Source data

= = = = = = =

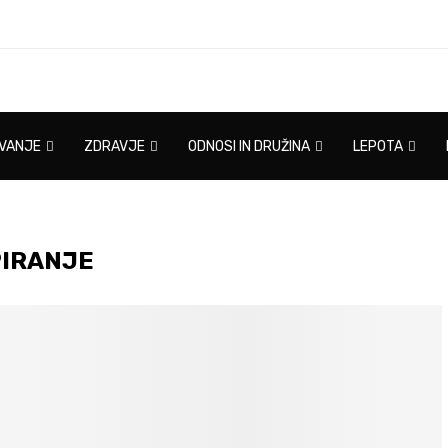
IVANJE
ZDRAVJE
ODNOSI IN DRUŽINA
LEPOTA
IRANJE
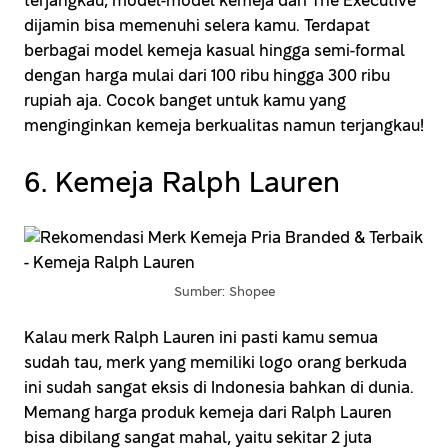
terjangkau, model-model kemeja dari The Executive
dijamin bisa memenuhi selera kamu. Terdapat
berbagai model kemeja kasual hingga semi-formal
dengan harga mulai dari 100 ribu hingga 300 ribu
rupiah aja. Cocok banget untuk kamu yang
menginginkan kemeja berkualitas namun terjangkau!
6. Kemeja Ralph Lauren
Sumber: Shopee
Kalau merk Ralph Lauren ini pasti kamu semua
sudah tau, merk yang memiliki logo orang berkuda
ini sudah sangat eksis di Indonesia bahkan di dunia.
Memang harga produk kemeja dari Ralph Lauren
bisa dibilang sangat mahal, yaitu sekitar 2 juta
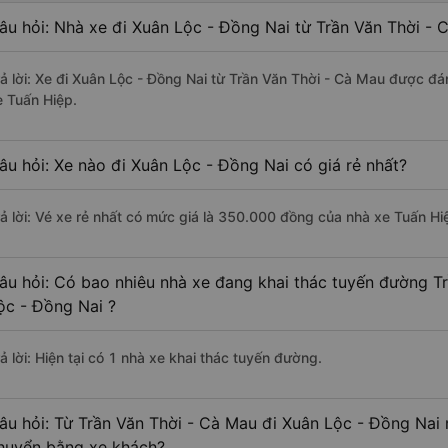
âu hỏi: Nhà xe đi Xuân Lộc - Đồng Nai từ Trần Văn Thời - 
rả lời: Xe đi Xuân Lộc - Đồng Nai từ Trần Văn Thời - Cà Mau được đá
e Tuấn Hiệp.
âu hỏi: Xe nào đi Xuân Lộc - Đồng Nai có giá rẻ nhất?
rả lời: Vé xe rẻ nhất có mức giá là 350.000 đồng của nhà xe Tuấn Hi
âu hỏi: Có bao nhiêu nhà xe đang khai thác tuyến đường T
ộc - Đồng Nai ?
ả lời: Hiện tại có 1 nhà xe khai thác tuyến đường.
âu hỏi: Từ Trần Văn Thời - Cà Mau đi Xuân Lộc - Đồng Nai m
huyển bằng xe khách?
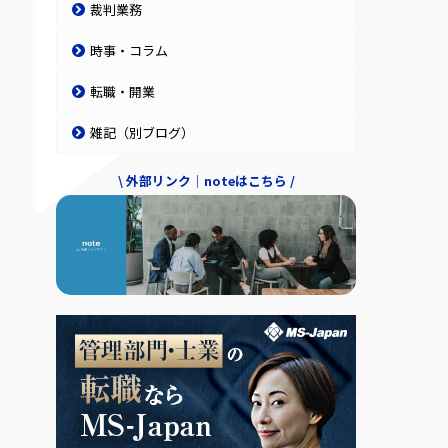
裁判業務
時事・コラム
転職・開業
雑記（別ブログ）
\ 外部リンク｜noteはこちら /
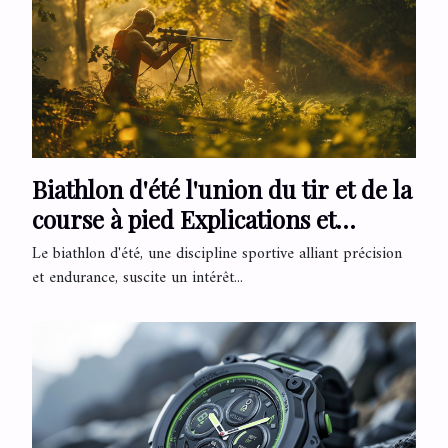
Biathlon d'été l'union du tir et de la
course à pied Explications et
conseils pour débuter
Le biathlon d'été, une discipline sportive alliant précision
et endurance, suscite un intérêt...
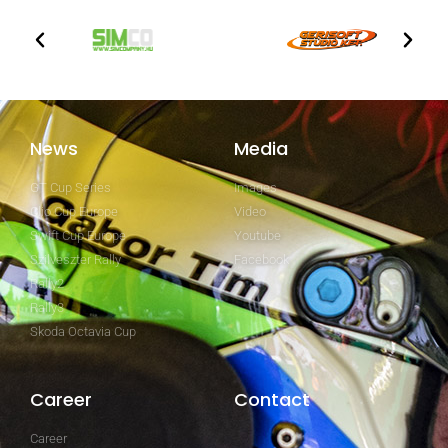
News
Media
GT Cup Series
Images
Clio Cup Europe
Video
Swift Cup Europe
Youtube
Szilveszter Rally
Facebook
Rally2
Rally3
Skoda Octavia Cup
Career
Contact
Career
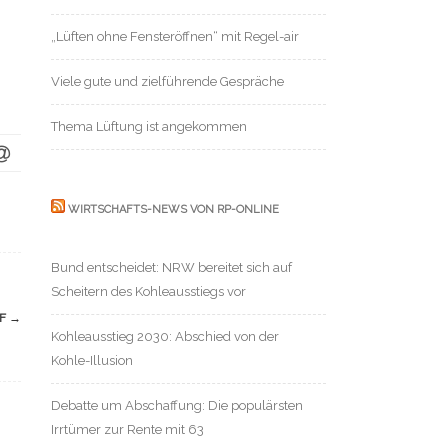
„Lüften ohne Fensteröffnen“ mit Regel-air
Viele gute und zielführende Gespräche
Thema Lüftung ist angekommen
WIRTSCHAFTS-NEWS VON RP-ONLINE
Bund entscheidet: NRW bereitet sich auf
Scheitern des Kohleausstiegs vor
OF
→
Kohleausstieg 2030: Abschied von der
Kohle-Illusion
Debatte um Abschaffung: Die populärsten
Irrtümer zur Rente mit 63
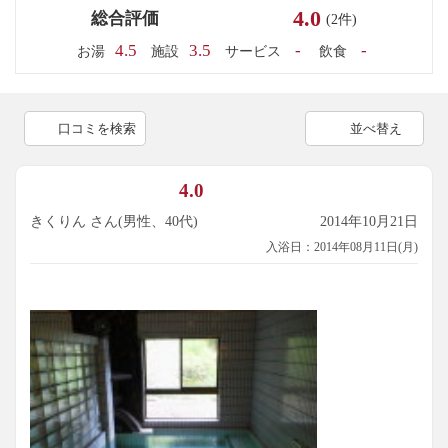
4.0
総合評価
(2件)
4.5
3.5
-
-
お湯
施設
サービス
飲食
口コミを検索
並べ替え
4.0
きくりん さん(男性、40代)
2014年10月21日
入浴日：2014年08月11日(月)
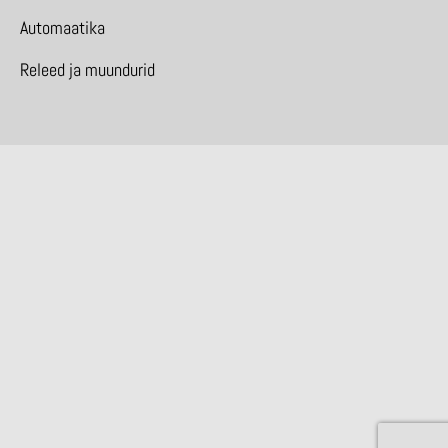
Automaatika
Releed ja muundurid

= = = = = = =

§ The problem
Exactly reproduce the lines above, starting at the one that contains "course à pied Explications et" and ending at the one that contains "2014年10月21日", both inclusive; leave the pictures out and add no other lines.

§ Solution for this problem
course à pied Explications et
conseils pour débuter
Le biathlon d'été, une discipline sportive alliant précision
et endurance, suscite un intérêt...
News
Media
GT Cup Series
Images
Clio Cup Europe
Video
Swift Cup Europe
Youtube
Szilveszter Rally
Facebook
Rally2
Rally3
Skoda Octavia Cup
Career
Contact
Career
„Lüften ohne Fensteröffnen“ mit Regel-air
Viele gute und zielführende Gespräche
Thema Lüftung ist angekommen
WIRTSCHAFTS-NEWS VON RP-ONLINE
Bund entscheidet: NRW bereitet sich auf
Scheitern des Kohleausstiegs vor
OF
→
Kohleausstieg 2030: Abschied von der
Kohle-Illusion
Debatte um Abschaffung: Die populärsten
Irrtümer zur Rente mit 63
4.0
総合評価
(2件)
4.5
3.5
-
-
お湯
施設
サービス
飲食
口コミを検索
並べ替え
4.0
きくりん さん(男性、40代)
2014年10月21日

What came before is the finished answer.